Excerpt provided:
=== Begin Enclosure ===

If your siding, fence or any other surfaces around your house have broken out with a rash of black or dark-brown specks that do not want to come off, you are probably at war with something called artillery fungus..aka (shotgun fungus)
It has become increasingly common in recent years, according to experts who have been seeking ways to control and eradicate it.
Artillery fungus, also called shotgun fungus or Sphaerobolus stellatus, usually originates in wood-chip mulch that is used around shrubs, flowers and other plants. Wet, rotting mulch breeds small mushrooms that shoot off spores for distances of up to 20 feet. The spores, which are sometimes mistaken for insect waste or bits of tar, cling tenaciously to surfaces such as house siding.
“It’s just like Super Glue,” said Don Davis, professor of plant pathology at Pennsylvania State University’s College of Agricultural Sciences. Davis and Larry Kuhns, professor of horticulture, have been leading a five-year study of the fungus, and they expect the study to continue for several more years.

=== End Enclosure ===

Data for review:

=== Begin Enclosure ===

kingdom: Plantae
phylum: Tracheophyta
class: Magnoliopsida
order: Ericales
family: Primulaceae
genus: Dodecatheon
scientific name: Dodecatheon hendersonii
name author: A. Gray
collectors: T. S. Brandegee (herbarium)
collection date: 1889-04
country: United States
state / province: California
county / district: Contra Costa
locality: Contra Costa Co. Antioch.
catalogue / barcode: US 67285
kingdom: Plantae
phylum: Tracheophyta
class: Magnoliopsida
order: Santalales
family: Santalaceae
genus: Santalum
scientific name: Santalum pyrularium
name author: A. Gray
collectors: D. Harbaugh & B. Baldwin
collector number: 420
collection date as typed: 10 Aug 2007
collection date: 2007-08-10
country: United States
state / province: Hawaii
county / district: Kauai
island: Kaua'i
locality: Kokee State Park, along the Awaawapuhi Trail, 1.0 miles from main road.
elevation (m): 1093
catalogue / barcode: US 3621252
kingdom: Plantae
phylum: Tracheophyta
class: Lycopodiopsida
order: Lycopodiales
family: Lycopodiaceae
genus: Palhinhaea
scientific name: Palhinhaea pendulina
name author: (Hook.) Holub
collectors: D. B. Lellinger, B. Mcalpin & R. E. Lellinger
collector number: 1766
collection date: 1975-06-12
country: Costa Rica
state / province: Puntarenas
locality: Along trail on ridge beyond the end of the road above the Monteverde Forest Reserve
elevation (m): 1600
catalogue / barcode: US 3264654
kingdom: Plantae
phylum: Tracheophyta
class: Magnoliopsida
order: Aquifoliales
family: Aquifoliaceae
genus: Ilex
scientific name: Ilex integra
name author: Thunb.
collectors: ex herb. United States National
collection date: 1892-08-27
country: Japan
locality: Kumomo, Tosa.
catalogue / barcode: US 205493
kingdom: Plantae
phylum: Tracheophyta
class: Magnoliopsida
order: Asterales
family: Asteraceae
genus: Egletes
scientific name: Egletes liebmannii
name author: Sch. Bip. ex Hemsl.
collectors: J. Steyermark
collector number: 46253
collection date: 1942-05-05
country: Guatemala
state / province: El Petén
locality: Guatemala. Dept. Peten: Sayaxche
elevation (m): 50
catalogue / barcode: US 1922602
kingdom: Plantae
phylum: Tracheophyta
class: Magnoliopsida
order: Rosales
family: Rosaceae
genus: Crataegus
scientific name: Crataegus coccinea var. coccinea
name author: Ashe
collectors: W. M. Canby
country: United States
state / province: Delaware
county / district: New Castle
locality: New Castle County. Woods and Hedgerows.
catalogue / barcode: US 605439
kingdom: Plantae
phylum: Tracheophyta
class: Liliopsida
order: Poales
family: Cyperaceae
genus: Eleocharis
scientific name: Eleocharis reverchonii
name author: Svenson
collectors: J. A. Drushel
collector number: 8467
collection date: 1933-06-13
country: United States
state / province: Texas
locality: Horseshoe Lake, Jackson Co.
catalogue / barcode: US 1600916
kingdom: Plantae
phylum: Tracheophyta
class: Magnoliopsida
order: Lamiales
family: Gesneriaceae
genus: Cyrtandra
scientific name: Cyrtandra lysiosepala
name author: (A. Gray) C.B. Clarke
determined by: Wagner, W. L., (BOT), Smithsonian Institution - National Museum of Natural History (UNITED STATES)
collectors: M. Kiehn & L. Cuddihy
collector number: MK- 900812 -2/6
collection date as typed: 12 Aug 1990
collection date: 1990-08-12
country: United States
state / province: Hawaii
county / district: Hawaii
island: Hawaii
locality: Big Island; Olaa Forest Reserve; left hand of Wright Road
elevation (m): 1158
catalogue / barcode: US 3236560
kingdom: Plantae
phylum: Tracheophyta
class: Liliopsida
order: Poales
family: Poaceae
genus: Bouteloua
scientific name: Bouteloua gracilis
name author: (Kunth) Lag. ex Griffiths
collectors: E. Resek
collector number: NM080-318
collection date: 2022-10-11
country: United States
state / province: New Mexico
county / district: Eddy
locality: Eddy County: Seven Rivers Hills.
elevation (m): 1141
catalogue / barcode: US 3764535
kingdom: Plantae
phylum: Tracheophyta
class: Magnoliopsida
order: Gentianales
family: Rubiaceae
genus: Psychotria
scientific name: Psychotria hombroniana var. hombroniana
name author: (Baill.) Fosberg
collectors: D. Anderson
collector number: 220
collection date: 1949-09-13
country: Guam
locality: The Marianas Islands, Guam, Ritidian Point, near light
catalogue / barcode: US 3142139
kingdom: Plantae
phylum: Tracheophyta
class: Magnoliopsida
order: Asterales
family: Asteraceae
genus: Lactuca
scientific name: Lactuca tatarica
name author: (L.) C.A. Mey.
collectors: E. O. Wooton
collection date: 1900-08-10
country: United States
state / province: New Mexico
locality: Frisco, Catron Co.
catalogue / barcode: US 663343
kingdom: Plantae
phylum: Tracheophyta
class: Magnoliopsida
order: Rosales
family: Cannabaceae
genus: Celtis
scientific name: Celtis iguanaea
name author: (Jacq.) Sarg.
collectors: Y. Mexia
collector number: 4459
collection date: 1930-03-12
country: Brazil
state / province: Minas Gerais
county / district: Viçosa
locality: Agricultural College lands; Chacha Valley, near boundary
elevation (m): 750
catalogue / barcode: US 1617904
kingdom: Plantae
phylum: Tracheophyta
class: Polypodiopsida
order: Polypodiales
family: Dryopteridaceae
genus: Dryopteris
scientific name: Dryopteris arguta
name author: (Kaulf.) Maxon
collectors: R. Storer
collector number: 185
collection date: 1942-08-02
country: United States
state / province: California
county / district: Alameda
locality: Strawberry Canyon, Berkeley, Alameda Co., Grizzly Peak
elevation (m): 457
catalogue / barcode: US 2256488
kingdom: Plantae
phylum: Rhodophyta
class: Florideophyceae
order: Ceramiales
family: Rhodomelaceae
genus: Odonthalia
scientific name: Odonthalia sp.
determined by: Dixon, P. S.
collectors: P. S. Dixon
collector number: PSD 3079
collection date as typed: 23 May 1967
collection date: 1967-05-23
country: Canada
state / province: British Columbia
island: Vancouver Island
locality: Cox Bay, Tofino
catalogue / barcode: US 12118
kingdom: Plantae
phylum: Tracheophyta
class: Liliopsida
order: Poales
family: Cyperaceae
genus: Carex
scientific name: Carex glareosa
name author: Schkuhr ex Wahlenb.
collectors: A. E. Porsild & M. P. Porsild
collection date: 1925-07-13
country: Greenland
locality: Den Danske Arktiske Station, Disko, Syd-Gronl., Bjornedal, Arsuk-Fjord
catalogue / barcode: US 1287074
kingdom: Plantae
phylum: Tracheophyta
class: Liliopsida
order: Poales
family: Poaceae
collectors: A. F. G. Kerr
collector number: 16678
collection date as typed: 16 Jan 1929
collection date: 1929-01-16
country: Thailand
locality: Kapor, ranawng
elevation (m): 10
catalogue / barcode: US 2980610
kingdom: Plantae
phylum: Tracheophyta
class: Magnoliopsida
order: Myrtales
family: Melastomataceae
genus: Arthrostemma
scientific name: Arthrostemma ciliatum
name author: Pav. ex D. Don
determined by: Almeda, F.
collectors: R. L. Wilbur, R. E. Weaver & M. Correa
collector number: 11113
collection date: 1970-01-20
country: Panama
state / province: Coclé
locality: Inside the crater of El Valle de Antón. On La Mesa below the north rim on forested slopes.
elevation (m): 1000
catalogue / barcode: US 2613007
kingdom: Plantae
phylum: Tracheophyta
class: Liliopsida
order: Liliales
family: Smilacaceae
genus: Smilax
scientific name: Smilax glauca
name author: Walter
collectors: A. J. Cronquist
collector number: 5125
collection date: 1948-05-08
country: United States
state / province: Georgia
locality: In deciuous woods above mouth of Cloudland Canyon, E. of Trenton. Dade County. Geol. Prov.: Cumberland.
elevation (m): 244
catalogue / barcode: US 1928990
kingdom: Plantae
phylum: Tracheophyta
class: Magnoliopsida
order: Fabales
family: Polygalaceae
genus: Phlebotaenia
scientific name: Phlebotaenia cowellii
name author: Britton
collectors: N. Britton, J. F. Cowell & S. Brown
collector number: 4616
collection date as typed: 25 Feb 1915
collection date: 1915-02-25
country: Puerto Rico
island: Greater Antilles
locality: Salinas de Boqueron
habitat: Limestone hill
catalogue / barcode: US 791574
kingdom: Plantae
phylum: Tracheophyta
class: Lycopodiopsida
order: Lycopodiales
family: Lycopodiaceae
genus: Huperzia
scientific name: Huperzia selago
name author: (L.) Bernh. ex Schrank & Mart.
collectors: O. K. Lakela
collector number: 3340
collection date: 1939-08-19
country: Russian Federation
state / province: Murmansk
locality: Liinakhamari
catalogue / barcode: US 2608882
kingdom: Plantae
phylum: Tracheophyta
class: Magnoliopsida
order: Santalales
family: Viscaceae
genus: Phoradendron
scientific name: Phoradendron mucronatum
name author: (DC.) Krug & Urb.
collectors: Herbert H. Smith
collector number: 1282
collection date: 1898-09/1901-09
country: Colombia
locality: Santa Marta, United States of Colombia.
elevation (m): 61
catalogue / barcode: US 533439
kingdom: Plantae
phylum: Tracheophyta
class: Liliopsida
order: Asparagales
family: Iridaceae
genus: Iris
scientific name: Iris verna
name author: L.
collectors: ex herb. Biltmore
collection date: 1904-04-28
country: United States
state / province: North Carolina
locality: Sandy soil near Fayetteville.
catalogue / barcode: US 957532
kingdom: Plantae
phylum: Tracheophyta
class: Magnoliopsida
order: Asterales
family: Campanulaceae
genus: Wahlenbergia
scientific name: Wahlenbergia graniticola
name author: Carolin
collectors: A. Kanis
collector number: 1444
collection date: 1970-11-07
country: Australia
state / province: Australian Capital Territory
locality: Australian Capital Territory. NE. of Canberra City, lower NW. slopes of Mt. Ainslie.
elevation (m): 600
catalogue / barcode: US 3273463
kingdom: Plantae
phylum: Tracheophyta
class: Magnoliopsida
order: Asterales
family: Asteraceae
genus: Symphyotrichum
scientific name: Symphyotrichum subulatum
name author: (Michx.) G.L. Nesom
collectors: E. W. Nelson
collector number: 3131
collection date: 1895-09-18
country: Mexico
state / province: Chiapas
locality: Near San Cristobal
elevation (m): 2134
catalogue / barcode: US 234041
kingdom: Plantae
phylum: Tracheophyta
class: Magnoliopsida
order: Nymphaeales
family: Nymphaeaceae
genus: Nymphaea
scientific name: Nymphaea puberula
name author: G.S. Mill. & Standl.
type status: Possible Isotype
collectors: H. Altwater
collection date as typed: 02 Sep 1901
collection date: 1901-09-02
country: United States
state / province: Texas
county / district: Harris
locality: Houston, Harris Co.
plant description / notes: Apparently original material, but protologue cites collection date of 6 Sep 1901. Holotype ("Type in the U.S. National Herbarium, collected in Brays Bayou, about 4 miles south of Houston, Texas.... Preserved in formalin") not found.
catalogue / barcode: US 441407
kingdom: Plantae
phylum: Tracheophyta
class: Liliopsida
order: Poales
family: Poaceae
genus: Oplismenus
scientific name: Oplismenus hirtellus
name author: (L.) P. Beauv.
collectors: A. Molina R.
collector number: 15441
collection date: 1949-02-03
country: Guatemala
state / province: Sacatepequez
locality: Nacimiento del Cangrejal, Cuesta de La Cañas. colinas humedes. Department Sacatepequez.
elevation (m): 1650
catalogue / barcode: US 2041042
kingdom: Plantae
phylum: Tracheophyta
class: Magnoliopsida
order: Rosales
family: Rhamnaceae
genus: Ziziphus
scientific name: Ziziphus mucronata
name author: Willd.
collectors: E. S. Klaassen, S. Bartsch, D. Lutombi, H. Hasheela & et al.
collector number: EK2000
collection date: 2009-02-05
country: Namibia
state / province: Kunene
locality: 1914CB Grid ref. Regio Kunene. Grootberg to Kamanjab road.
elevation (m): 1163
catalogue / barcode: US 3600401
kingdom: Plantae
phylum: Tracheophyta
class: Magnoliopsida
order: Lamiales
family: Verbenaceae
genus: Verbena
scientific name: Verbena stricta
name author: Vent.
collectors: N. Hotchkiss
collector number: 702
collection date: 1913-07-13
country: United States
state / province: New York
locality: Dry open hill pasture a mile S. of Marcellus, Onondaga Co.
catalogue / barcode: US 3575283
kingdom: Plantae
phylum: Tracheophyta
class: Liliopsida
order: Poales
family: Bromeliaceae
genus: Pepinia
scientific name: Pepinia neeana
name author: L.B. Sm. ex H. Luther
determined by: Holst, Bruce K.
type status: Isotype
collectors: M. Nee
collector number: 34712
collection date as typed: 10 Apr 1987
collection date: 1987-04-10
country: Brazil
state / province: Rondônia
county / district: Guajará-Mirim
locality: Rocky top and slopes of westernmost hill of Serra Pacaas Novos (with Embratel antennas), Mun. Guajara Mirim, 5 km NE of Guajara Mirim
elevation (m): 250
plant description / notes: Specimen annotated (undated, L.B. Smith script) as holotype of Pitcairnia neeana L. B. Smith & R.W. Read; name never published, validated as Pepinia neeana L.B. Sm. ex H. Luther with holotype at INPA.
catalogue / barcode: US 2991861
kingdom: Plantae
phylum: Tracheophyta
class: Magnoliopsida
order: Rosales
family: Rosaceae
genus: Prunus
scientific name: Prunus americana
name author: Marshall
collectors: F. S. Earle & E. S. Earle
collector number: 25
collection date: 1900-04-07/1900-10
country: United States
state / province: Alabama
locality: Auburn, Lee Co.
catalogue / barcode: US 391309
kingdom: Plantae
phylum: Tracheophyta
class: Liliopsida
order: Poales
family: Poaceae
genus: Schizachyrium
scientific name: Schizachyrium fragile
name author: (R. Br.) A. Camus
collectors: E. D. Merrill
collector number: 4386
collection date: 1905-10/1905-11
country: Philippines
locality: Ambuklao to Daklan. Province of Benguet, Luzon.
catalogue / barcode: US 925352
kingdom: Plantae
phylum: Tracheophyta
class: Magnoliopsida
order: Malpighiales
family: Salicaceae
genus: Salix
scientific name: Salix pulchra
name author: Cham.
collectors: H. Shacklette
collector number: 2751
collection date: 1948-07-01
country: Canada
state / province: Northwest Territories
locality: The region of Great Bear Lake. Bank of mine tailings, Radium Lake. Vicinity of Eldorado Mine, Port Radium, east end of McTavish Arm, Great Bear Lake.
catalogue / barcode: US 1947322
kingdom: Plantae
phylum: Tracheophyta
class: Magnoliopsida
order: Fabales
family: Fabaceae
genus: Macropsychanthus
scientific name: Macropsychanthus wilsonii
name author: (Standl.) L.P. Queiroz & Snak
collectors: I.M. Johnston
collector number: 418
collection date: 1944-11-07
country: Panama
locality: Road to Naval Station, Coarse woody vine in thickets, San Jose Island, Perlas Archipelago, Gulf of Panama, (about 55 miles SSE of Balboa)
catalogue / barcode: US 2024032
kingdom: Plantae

=== End Enclosure ===

Task set:
[1] According to the artillery fungus article, how far can the small mushrooms in wet, rotting mulch shoot their spores?
[2] Pick up the artillery fungus article after its last sentence and carry it forward.
The data plays no part in what follows and can be left aside.

Results of the exercise:
[1] Up to 20 feet.

[2]
The fungus’ most active seasons – generally spring and fall when temperatures range between 50 and 68 degrees. The rapid spread of the fungus and the growing number of fungus-damaged homes appear to be linked to the growing use of mulches made from recycled hardwood scraps and tree stumps.
Homeowners can take a key step to control artillery fungus by cleaning up wood-chip mulch around the house and disposing of it before the shooting starts again in April or May.